Narodowość | amerykański |
Znany z | wkład w filozofię, teologię i religię (np. religię nowoczesną i postmodernistyczną ). |
Tytuł | Thomas J. Watson profesor religii na Uniwersytecie Syracuse |
Wykształcenie | |
Edukacja |
Uniwersytet w Toledo Uniwersytet w Chicago |
Wpływy | Friedrich Nietzsche , Jacques Derrida , Paul Tillich , Evangelos Christou, Robert W. Funk , Paul Ricoeur , Carl Jung , Zygmunt Freud , James Hillman |
Praca akademicka | |
Instytucje |
Syracuse University California State University, Chico Union College, Barbourville YMCA Community College, Chicago |
Główne zainteresowania | Współredaktor, Journal of the American Academy of Religion (1983 – 2002); Redaktor podsieci, Przegląd Studiów Religijnych (1980 - 2002); Członek Rady Powierniczej, Scholars Press (1978 – 1985); Dyrektor wykonawczy Amerykańskiej Akademii Religii (1978 - 1982). |
Uwagi | |
Nagroda za wyjątkowe zasługi, California State University, Chico (1983); nagroda za osiągnięcia zawodowe, California State University, Chico (1982 - 1986); Wybitny profesor, California State University, Chico (1985). |
Charles Edwin Winquist (11 czerwca 1944 - 4 kwietnia 2002) był profesorem religii Thomasa J. Watsona na Uniwersytecie Syracuse i jest znany ze swoich pism na temat teologii , współczesnej filozofii kontynentalnej i postmodernistycznej religii . Zanim objął stanowisko na Uniwersytecie Syracuse, w latach 1969-1986 wykładał religioznawstwo na Kalifornijskim Uniwersytecie Stanowym w Chico .
Edukacja
Winquist uzyskał tytuł licencjata z filozofii na Uniwersytecie w Toledo (1965), tytuł magistra teologii na Uniwersytecie w Chicago (1968) oraz doktorat. doktor teologii filozoficznej na Uniwersytecie w Chicago (1970).

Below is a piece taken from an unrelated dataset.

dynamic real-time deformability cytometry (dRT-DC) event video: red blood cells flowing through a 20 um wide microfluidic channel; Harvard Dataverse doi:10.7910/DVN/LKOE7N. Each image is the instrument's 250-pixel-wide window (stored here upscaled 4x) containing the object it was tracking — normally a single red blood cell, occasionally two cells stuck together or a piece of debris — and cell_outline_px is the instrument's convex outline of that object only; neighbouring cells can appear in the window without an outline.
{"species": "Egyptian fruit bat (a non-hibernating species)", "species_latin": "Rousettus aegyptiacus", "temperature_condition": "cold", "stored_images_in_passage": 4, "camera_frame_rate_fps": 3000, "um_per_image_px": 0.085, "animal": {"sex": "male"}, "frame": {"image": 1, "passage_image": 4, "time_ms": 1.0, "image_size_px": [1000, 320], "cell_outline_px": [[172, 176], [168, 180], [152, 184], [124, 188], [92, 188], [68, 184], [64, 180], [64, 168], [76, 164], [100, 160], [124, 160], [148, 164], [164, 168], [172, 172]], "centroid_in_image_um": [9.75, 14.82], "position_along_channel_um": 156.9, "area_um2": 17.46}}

Praca filozoficzna i teologiczna
Praca Winquista jest zarówno taktyczna, jak i teoretyczna, pokazując, jakiego rodzaju pracę teologia może wykonać we współczesnym społeczeństwie. Sugeruje, że teologia jest bardzo zbliżona do tego, co Gilles Deleuze i Félix Guattari nazywają mało intensywnym używaniem głównego języka. Winquist argumentował, że niewielkie intensywne teologiczne użycie języka wywiera presję na zwykły splot dyskursu i otwiera go na pragnienia. W ten sposób teologia staje się pracą przeciwko „rozczarowaniu myślenia”.

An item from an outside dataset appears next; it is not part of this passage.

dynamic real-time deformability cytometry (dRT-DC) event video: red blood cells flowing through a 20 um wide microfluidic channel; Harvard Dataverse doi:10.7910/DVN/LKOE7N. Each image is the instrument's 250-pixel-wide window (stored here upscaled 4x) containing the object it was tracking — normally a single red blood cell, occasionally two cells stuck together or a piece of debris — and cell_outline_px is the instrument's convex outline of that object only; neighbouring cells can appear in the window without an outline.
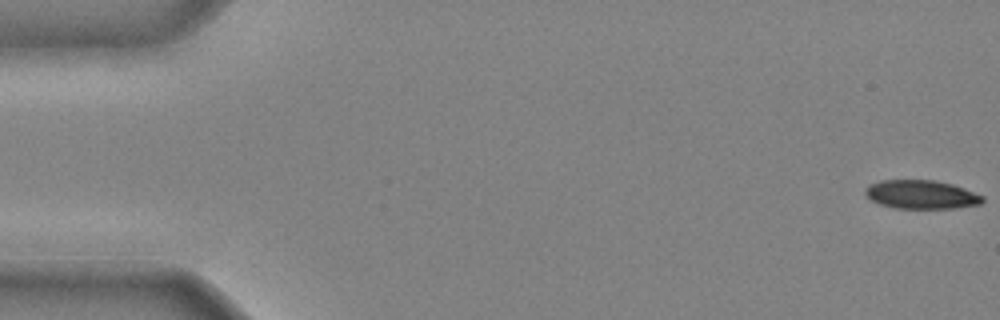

Aby mówić o Bogu, potrzebujemy pogłębionego wglądu w wgląd
—Charles E. Winquist Epifanie ciemności .
Niestety, współczesna myśl religijna często pogrążona jest w sporach o dokładne znaczenie religii i teologii. Poważne grupy generują idee, które pomimo ich najlepszych wysiłków tworzą sprzeczne interpretacje, które raczej umniejszają niż poprawiają filozoficzne, dialektyczne i społeczne podstawy teologii. Te wspólnoty nie są odizolowanymi grupami uprzywilejowanych teologów, ale raczej ludźmi z całego świata, którzy postrzegają swoje życie jako znaczące i ważne. Niewielka, intensywna literatura teologiczna nie jest „teologią szkółki niedzielnej”, jak nazwał ją Winquist, ale raczej próbą połączenia codziennych dyskusji między otwartymi przestrzeniami w komunikacji. Komunikacja czyni codzienne życie boskim, argumentował Winquist (cytując Hustona Smitha ). Smith nazwał to boską zwyczajnością, co wynikało z jego zrozumienia buddyzmu zen. Teologia oddziałuje na codzienną egzystencję nadrzędnego świeckiego dyskursu we wspólnotach.

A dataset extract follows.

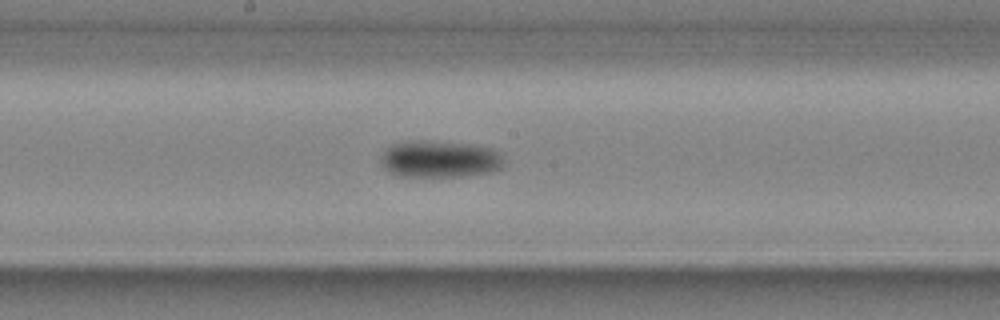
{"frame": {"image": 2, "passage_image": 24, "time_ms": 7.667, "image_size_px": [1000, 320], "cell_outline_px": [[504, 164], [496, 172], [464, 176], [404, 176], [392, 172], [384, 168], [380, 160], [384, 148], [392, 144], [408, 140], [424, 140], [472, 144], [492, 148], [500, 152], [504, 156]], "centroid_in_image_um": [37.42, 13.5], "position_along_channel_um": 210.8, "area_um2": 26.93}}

Subwersja i transcendencja
Światowe mitologie i zwyczaje religijne są problematyczne nie z powodu samych tradycji, ale raczej z powodu świeckiej kultury, która nadpisała te tradycje. Myślenie o Bogu i sensie życia, nawet jeśli nie ma zrozumienia pisanego ani mówionego, jest aktem transcendencji. Myślenie symboliczne staje się formą świadomości, która wykracza daleko poza jednostki. To medytacja przeszłości i przyszłości, odbicie świata wewnątrz i na zewnątrz. Komunikowanie się poprzez abstrakcyjne idee leży u podstaw kreatywności i myśli symbolicznej, w tym sztuki, muzyki, słowa pisanego, matematyki i nauk ścisłych.
Winquist zauważył, że w trzeciej Medytacji Kartezjusza Kartezjusz napisał, że Bóg przekroczył „subiektywną dominację”. Sama myśl o atrybutach Boga rodziła wątpliwości co do wrodzonej zdolności natury ludzkiej do zrozumienia istnienia Boga. Wystarczy zrozumieć, że istnieje nieskończoność, którą można osądzić, i że wszystkie te cechy wyraźnie postrzegane i znane implikują doskonałość… Myślenie formułowane o Bogu jest sprzeczne z osobowością. Ślady boskości, a nawet innego, zmieniają wzorce myślowe, które pozostają częścią kwestionującej jednostki. Myślenie przekracza samo siebie i zakłóca własną „powierzchnię zapisu”. Nadal istnieją ograniczenia percepcyjne, które Winquist nazwał „węzłem”, ale Winquist argumentował, że fenomenologia została upokorzona przez świadomość, która osiągnęła szczyt, gdy była otoczona znaczącymi niuansami, które wykraczały poza kontrolę samej świadomości.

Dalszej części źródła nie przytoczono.